The Paradox of Epistemic Risk

uncertainty_fog_mist

Does your attitude to risk change based on the type of uncertainty you harbour? This is a blog post about epistemic and non-epistemic risk.

Here is a quote from theconversation.com:

"Australians [have] an 8.2% chance of being diagnosed with bowel cancer over their lifetime [...] If we assume that a quarter of the Australian population eats 50 grams per day of processed meat, then the lifetime risk for the three-quarters who eat no processed meat would be 7.9% (or about one in 13). For those who eat 50 grams per day, the lifetime risk would be 9.3% (or about one in 11)."

There are at least two ways to interpret the above quote:

Option 1:

  • there is a 9.3% chance of getting bowel cancer for processed meat eaters and a 7.9% chance for non-processed meat eaters; genes don't matter

Option 2:

  • there is a x% chance of having the genes that make you susceptible to bowel cancer
  • if you have the genes that make you susceptible: there is a high chance of getting bowel cancer if you eat meat
  • if you don't have the genes that make you susceptible: it doesn't matter what you do, there is a low chance of getting bowel cancer

In either case, we can assume the marginal probability of getting the illness is the same (i.e., we can adjust the percentages in option 2 to make them the same as option 1). If you're a processed meat eater, look at Option 1 and think to yourself: is never eating bacon or a burger again worth 1.6 percentage points reduction in risk? I'm not sure what my answer is, which means that the choices are fairly balanced for me.

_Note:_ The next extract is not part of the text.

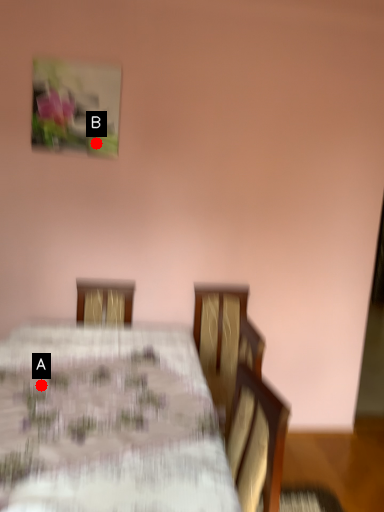
Question: Two points are circled on the image, labeled by A and B beside each circle. Among these points, which one is farthest from the camera?

Choices:
 (A) A is further
 (B) B is further

Answer: (B)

Now look at Option 2. Does your answer change? For a rational agent it should not change. My inner monologue for Option 2 goes as follows: if I have the bad genes, then I'm definitely screwing myself over by eating processed meat, and I want to avoid doing that.

But you don't get to know what genes you have (at least, not yet, that will probably change in the next few years), so the main source of risk is epistemic. That is, you already have the genes that you have (tautological though it is to say), you just don't know which kind you have.

Here's what I think is going on: as we go about our lives we have to "satisfice" which means that we focus on actions that are expected to make big differences and try to avoid fiddling at the margins. Option 1 looks a lot like fiddling at the margins to me. Option 2 instead gives me more control: if I have the bad genes then I'm in much greater control over the risk of a terrible illness. But the greater control is illusionary: as long as I remain uncertain about the state of my genes, the utility of eating or not eating processed meat is the same for both Option 1 and Option 2. I call this the paradox of epistemic risk.